WHERE and HAVING, NOT IN and NOT EXISTS do similar things in SQL, but when should you use which? WHERE and HAVING: The main difference WHERE → works on individual rows. It is applied before GROUP BY — it filters the ‘raw’ data. HAVING → works with the results of aggregate functions (COUNT, SUM, AVG, …), in simpler terms, with groups. It is applied after GROUP BY — filtering already aggregated groups. When to use: WHERE → whenever possible (faster, reduces the volume of data in advance) HAVING → only when filtering by aggregates or by GROUP BY results is required Together, when WHERE comes before GROUP BY and HAVING comes after. NOT IN and NOT EXISTS: The main difference NOT IN → comparison with a list. Checks that the value is not in the list. But there is a critical nuance: if there is at least one NULL in the subquery, the result may be empty. The reason is the peculiarities of SQL’s three-valued logic (TRUE / FALSE / UNKNOWN). May be less efficient on large datasets. NOT EXISTS → checking for the existence of rows Checks that no row exists that satisfies the condition. Not affected by NULL values. Often optimises better (especially with indexes). When to use: Use NOT EXISTS by default if there is a subquery, NULL values are possible, and reliability is important. You can use NOT IN if you are 100% certain there are no NULL values and the list of values is simple. #Java #Backend #Developer #JavaDevelompent #Software #Programming #SQL #Relational #Database #DB #PostgreSQL #Oracle #MySQL #MariaDB
Nicely done especially on the NULL thing with NOT IN. Most people don't even bring that up.
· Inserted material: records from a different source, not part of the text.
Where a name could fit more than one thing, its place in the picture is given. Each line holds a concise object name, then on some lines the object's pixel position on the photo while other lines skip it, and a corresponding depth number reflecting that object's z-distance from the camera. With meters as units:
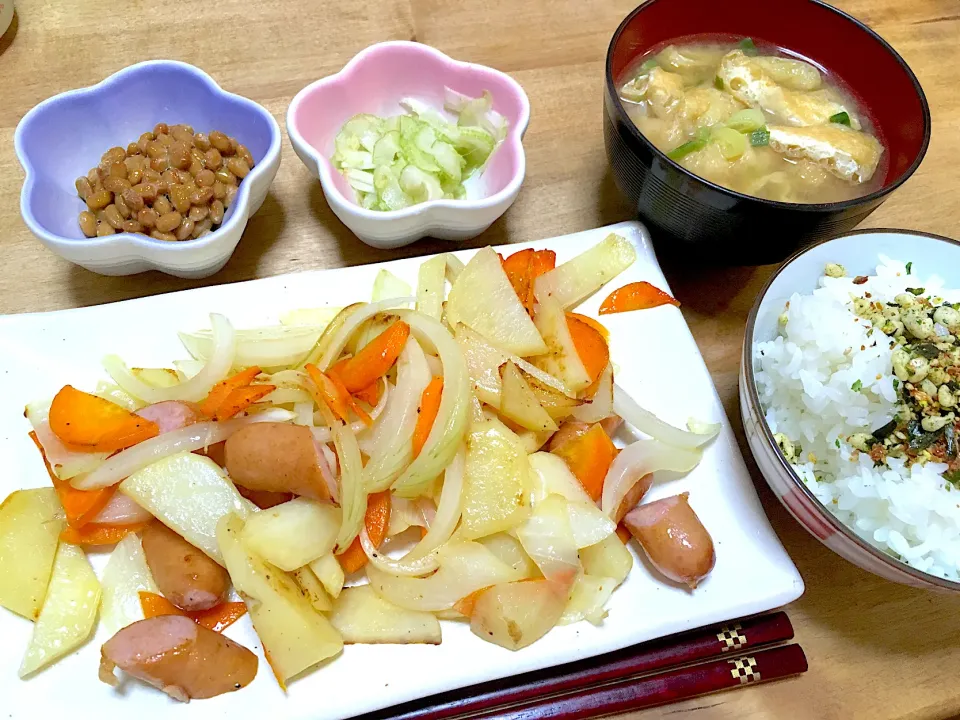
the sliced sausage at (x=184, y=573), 0.23
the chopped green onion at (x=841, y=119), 0.33
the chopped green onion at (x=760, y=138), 0.31
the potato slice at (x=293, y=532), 0.24
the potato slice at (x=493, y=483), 0.25
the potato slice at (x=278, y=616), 0.23
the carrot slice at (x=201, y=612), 0.24
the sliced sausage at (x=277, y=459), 0.24
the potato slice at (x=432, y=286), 0.29
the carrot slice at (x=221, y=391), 0.25
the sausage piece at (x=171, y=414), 0.25
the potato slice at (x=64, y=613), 0.23
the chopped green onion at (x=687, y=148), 0.30
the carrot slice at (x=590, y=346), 0.28
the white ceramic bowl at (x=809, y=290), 0.24
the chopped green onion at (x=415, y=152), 0.32
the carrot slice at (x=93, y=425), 0.25
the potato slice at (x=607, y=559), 0.25
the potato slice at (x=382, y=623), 0.24
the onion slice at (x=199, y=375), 0.26
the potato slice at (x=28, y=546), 0.24
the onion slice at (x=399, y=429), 0.25
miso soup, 0.31
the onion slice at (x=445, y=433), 0.25
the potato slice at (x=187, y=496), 0.24
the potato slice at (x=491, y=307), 0.28
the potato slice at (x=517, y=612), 0.24
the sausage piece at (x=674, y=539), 0.25
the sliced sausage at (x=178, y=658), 0.22
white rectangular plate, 0.23
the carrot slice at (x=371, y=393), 0.26
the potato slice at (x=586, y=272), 0.30
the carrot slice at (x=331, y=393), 0.25
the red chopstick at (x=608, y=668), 0.24
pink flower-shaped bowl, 0.30
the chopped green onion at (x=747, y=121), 0.32
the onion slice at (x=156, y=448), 0.25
Great breakdown. especially calling out the NULL behavior in NOT IN, that’s something many overlook. 👍 Clear, practical, and directly applicable in real-world queries.
If it is possible to learn to use NOT EXISTS instead of NOT IN, it should also be possible to learn to add the condition 'WHERE ReturnColumn IS NOT NULL' when NOT IN is used. In SQL Server, both constructs are changed to INNER JOIN by the compiler.